■ DATA PROVIDED
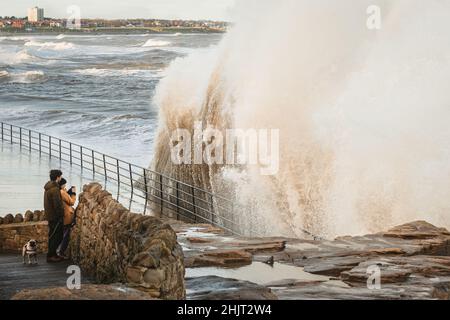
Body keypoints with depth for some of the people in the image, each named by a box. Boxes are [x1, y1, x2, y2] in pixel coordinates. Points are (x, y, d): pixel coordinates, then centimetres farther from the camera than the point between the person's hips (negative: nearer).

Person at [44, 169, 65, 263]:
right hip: (55, 216, -10)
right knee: (56, 236, -3)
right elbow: (58, 204, -23)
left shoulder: (48, 188, 12)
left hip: (50, 215, 10)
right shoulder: (55, 189, -20)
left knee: (53, 236, 16)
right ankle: (51, 256, 0)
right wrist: (61, 215, -15)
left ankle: (53, 254, 23)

■ WORK INSTRUCTIONS
Set down exactly what runs from the line containing "right knee: (56, 236, -3)" through the last line above, both lines included.

■ RESULT OF THIS EXERCISE
right knee: (56, 236, -3)
right elbow: (58, 204, -23)
left shoulder: (48, 188, 12)
left hip: (50, 215, 10)
right shoulder: (55, 189, -20)
left knee: (53, 236, 16)
right ankle: (51, 256, 0)
right wrist: (61, 215, -15)
left ankle: (53, 254, 23)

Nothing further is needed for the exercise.